DÉTAIL DE L'EXERCICE:
Répondez à ces questions d'après l'extrait de décision de justice.
1. Quel tribunal a rendu le jugement du 28 septembre 2017 ?
2. Sur quel article du code de justice administrative repose la somme mise à la charge de l'État ?
3. Quel est le montant de cette somme ?

TEXTE À LIRE:
○ ○ ○ ○ ○

6. Il résulte de tout ce qui précède, sans qu'il soit besoin d'ordonner, avant-dire droit, une expertise, que la SA Etablissements André Zalkin et Cie est fondée à soutenir que c'est à tort que le tribunal administratif de Rouen a, par l'article 2 du jugement du 28 septembre 2017, rejeté les conclusions de sa demande tendant à la décharge des impositions et majorations restant en litige. La SA Etablissements André Zalkin et Cie est donc fondée à demander la décharge des impositions restant en litige, ainsi que des intérêts de retard et des majorations dont ces rehaussements ont été assortis. Cette décharge impliquera nécessairement, sans qu'il soit besoin pour la cour de prescrire une quelconque mesure d'exécution à cette fin, la restitution par l'administration des sommes qui auraient été versées à ce titre par la SA Etablissements André Zalkin et Cie. Enfin, il y a lieu, dans les circonstances de l'espèce, de mettre à la charge de l'Etat, sur le fondement de l'article L. 761-1 du code de justice administrative, une somme de 2 000 euros au titre des frais de procédure exposés pour la présente instance par la SA Etablissements André Zalkin et Cie.

○ ○ ○ ○ ○

DONNÉES PRÉSENTÉES:
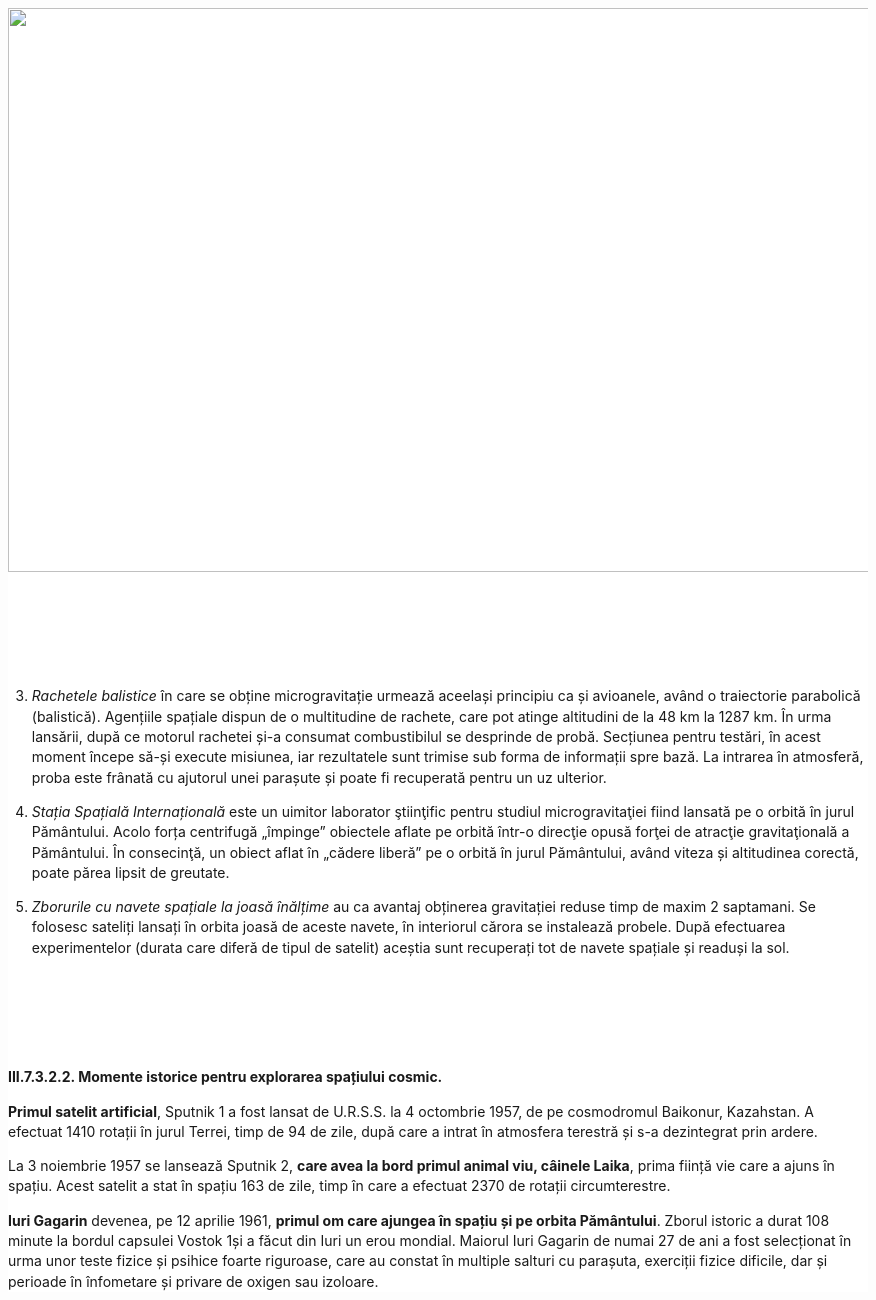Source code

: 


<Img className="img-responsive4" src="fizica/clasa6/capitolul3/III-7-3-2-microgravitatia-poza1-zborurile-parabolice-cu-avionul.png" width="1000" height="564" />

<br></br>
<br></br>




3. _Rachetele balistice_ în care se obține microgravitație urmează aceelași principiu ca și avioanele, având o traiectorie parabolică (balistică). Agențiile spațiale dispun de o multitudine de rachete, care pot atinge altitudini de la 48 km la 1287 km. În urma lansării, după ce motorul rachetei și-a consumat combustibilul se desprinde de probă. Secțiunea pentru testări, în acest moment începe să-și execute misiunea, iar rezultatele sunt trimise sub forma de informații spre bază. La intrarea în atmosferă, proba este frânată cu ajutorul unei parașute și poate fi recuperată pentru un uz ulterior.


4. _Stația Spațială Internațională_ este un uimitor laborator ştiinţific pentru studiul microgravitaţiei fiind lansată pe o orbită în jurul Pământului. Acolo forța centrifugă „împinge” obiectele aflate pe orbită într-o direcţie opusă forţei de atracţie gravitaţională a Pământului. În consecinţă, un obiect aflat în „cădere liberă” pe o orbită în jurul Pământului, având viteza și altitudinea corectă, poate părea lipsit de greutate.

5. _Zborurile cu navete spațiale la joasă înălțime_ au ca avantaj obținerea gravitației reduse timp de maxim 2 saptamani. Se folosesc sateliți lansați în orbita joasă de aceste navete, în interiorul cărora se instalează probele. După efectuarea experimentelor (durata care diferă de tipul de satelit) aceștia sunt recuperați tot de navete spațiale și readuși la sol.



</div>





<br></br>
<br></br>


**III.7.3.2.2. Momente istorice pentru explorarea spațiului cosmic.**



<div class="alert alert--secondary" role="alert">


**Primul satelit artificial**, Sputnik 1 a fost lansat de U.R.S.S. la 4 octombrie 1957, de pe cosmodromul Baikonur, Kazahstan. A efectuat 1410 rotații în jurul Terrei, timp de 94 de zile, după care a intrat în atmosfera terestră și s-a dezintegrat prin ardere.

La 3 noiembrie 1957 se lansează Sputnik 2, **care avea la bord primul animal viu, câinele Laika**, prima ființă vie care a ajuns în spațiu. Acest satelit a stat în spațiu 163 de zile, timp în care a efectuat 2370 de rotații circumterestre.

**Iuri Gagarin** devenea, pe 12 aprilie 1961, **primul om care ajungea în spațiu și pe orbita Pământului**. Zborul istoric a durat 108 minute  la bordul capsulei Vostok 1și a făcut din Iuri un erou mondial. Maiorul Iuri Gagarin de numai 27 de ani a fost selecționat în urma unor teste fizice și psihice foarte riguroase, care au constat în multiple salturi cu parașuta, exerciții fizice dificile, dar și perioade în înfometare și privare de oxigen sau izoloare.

○ ○ ○ ○ ○

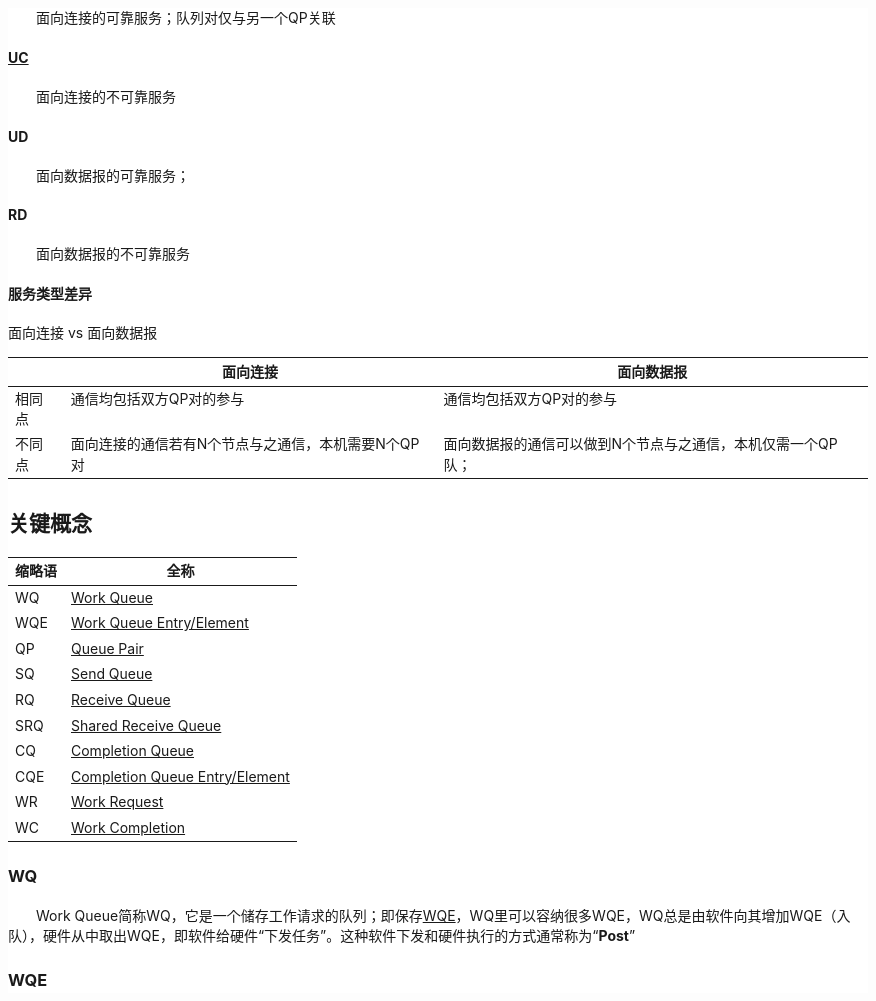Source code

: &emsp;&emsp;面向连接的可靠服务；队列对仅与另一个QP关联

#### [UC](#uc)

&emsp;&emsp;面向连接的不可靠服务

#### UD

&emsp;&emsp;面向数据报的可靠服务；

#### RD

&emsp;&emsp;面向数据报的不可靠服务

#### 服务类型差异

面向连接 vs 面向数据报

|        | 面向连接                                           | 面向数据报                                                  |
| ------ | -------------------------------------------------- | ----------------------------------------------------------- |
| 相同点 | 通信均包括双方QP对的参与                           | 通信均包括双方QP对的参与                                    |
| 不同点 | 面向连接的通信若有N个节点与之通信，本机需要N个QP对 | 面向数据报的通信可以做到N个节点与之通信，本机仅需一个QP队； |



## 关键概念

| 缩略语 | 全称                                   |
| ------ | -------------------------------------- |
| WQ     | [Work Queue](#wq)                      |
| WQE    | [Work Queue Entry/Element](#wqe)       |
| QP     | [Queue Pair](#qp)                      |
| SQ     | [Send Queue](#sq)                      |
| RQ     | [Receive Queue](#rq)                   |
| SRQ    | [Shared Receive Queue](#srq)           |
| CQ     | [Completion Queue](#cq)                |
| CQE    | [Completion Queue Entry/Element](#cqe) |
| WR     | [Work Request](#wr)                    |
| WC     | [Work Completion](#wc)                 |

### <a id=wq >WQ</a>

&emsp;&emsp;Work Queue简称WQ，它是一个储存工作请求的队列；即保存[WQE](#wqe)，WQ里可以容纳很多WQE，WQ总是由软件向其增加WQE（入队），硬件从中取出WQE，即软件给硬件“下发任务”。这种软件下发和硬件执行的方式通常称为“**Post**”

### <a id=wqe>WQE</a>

○ ○ ○ ○ ○

CORRIGÉ DE L'EXERCICE:
1. Le tribunal administratif de Rouen.
2. L'article L. 761-1.
3. 2 000 euros.